TASK REQUIREMENTS:
Copy the data that follows, exactly and completely.

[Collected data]
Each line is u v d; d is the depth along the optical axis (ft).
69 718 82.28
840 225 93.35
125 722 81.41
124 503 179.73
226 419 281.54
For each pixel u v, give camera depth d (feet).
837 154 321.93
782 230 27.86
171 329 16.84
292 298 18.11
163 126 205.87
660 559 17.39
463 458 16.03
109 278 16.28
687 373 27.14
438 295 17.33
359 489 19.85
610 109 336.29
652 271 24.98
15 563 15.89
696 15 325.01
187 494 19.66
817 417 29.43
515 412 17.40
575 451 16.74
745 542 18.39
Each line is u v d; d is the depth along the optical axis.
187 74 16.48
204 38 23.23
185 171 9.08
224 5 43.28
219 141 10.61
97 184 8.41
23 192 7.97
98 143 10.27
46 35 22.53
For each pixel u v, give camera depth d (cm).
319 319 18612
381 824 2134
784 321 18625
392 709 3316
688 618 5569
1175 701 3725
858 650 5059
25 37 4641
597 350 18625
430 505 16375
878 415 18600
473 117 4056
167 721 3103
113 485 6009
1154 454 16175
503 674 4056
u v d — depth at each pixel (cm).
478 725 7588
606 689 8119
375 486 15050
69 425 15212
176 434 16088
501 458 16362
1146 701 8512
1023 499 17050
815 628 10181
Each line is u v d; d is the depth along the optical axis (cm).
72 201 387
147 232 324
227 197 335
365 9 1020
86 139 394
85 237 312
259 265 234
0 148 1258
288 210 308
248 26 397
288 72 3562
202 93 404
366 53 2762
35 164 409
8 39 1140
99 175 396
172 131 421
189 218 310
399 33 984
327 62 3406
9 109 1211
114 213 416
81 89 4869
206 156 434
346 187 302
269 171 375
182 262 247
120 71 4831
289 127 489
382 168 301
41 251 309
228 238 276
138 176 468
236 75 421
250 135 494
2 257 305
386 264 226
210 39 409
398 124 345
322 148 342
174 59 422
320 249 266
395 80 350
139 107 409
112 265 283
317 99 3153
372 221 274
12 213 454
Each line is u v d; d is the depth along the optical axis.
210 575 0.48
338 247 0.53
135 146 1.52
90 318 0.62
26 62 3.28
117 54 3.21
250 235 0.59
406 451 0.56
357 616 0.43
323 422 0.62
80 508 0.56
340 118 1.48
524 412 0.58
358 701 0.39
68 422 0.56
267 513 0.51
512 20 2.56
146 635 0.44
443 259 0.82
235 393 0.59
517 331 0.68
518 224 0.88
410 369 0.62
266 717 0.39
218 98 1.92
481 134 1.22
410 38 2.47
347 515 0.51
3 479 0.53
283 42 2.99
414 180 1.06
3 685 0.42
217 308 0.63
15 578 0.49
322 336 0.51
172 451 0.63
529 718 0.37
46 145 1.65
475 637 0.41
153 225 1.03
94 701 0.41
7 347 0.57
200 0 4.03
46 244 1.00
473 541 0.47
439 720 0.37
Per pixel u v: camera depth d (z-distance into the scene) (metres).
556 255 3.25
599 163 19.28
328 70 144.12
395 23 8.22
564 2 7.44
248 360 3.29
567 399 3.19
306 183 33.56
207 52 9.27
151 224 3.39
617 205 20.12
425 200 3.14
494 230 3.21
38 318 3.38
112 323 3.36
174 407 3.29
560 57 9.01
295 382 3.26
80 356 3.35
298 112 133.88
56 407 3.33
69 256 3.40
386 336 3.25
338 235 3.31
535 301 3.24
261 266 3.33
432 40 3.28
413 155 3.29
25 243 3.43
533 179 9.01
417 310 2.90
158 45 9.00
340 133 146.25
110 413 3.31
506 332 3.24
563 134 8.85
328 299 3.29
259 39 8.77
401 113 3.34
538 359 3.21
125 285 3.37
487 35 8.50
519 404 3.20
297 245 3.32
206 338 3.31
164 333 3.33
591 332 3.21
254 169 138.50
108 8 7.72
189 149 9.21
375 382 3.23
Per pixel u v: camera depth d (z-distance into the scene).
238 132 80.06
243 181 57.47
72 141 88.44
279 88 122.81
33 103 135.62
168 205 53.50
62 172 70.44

RESULT OF THE TASK:
Each line is u v d; d is the depth along the optical axis (ft).
69 718 82.28
840 225 93.35
125 722 81.41
124 503 179.73
226 419 281.54
For each pixel u v, give camera depth d (feet).
837 154 321.93
782 230 27.86
171 329 16.84
292 298 18.11
163 126 205.87
660 559 17.39
463 458 16.03
109 278 16.28
687 373 27.14
438 295 17.33
359 489 19.85
610 109 336.29
652 271 24.98
15 563 15.89
696 15 325.01
187 494 19.66
817 417 29.43
515 412 17.40
575 451 16.74
745 542 18.39
Each line is u v d; d is the depth along the optical axis.
187 74 16.48
204 38 23.23
185 171 9.08
224 5 43.28
219 141 10.61
97 184 8.41
23 192 7.97
98 143 10.27
46 35 22.53
For each pixel u v, give camera depth d (cm).
319 319 18612
381 824 2134
784 321 18625
392 709 3316
688 618 5569
1175 701 3725
858 650 5059
25 37 4641
597 350 18625
430 505 16375
878 415 18600
473 117 4056
167 721 3103
113 485 6009
1154 454 16175
503 674 4056
u v d — depth at each pixel (cm).
478 725 7588
606 689 8119
375 486 15050
69 425 15212
176 434 16088
501 458 16362
1146 701 8512
1023 499 17050
815 628 10181
Each line is u v d; d is the depth along the optical axis (cm).
72 201 387
147 232 324
227 197 335
365 9 1020
86 139 394
85 237 312
259 265 234
0 148 1258
288 210 308
248 26 397
288 72 3562
202 93 404
366 53 2762
35 164 409
8 39 1140
99 175 396
172 131 421
189 218 310
399 33 984
327 62 3406
9 109 1211
114 213 416
81 89 4869
206 156 434
346 187 302
269 171 375
182 262 247
120 71 4831
289 127 489
382 168 301
41 251 309
228 238 276
138 176 468
236 75 421
250 135 494
2 257 305
386 264 226
210 39 409
398 124 345
322 148 342
174 59 422
320 249 266
395 80 350
139 107 409
112 265 283
317 99 3153
372 221 274
12 213 454
Each line is u v d; d is the depth along the optical axis.
210 575 0.48
338 247 0.53
135 146 1.52
90 318 0.62
26 62 3.28
117 54 3.21
250 235 0.59
406 451 0.56
357 616 0.43
323 422 0.62
80 508 0.56
340 118 1.48
524 412 0.58
358 701 0.39
68 422 0.56
267 513 0.51
512 20 2.56
146 635 0.44
443 259 0.82
235 393 0.59
517 331 0.68
518 224 0.88
410 369 0.62
266 717 0.39
218 98 1.92
481 134 1.22
410 38 2.47
347 515 0.51
3 479 0.53
283 42 2.99
414 180 1.06
3 685 0.42
217 308 0.63
15 578 0.49
322 336 0.51
172 451 0.63
529 718 0.37
46 145 1.65
475 637 0.41
153 225 1.03
94 701 0.41
7 347 0.57
200 0 4.03
46 244 1.00
473 541 0.47
439 720 0.37
Per pixel u v: camera depth d (z-distance into the scene) (metres).
556 255 3.25
599 163 19.28
328 70 144.12
395 23 8.22
564 2 7.44
248 360 3.29
567 399 3.19
306 183 33.56
207 52 9.27
151 224 3.39
617 205 20.12
425 200 3.14
494 230 3.21
38 318 3.38
112 323 3.36
174 407 3.29
560 57 9.01
295 382 3.26
80 356 3.35
298 112 133.88
56 407 3.33
69 256 3.40
386 336 3.25
338 235 3.31
535 301 3.24
261 266 3.33
432 40 3.28
413 155 3.29
25 243 3.43
533 179 9.01
417 310 2.90
158 45 9.00
340 133 146.25
110 413 3.31
506 332 3.24
563 134 8.85
328 299 3.29
259 39 8.77
401 113 3.34
538 359 3.21
125 285 3.37
487 35 8.50
519 404 3.20
297 245 3.32
206 338 3.31
164 333 3.33
591 332 3.21
254 169 138.50
108 8 7.72
189 149 9.21
375 382 3.23
Per pixel u v: camera depth d (z-distance into the scene).
238 132 80.06
243 181 57.47
72 141 88.44
279 88 122.81
33 103 135.62
168 205 53.50
62 172 70.44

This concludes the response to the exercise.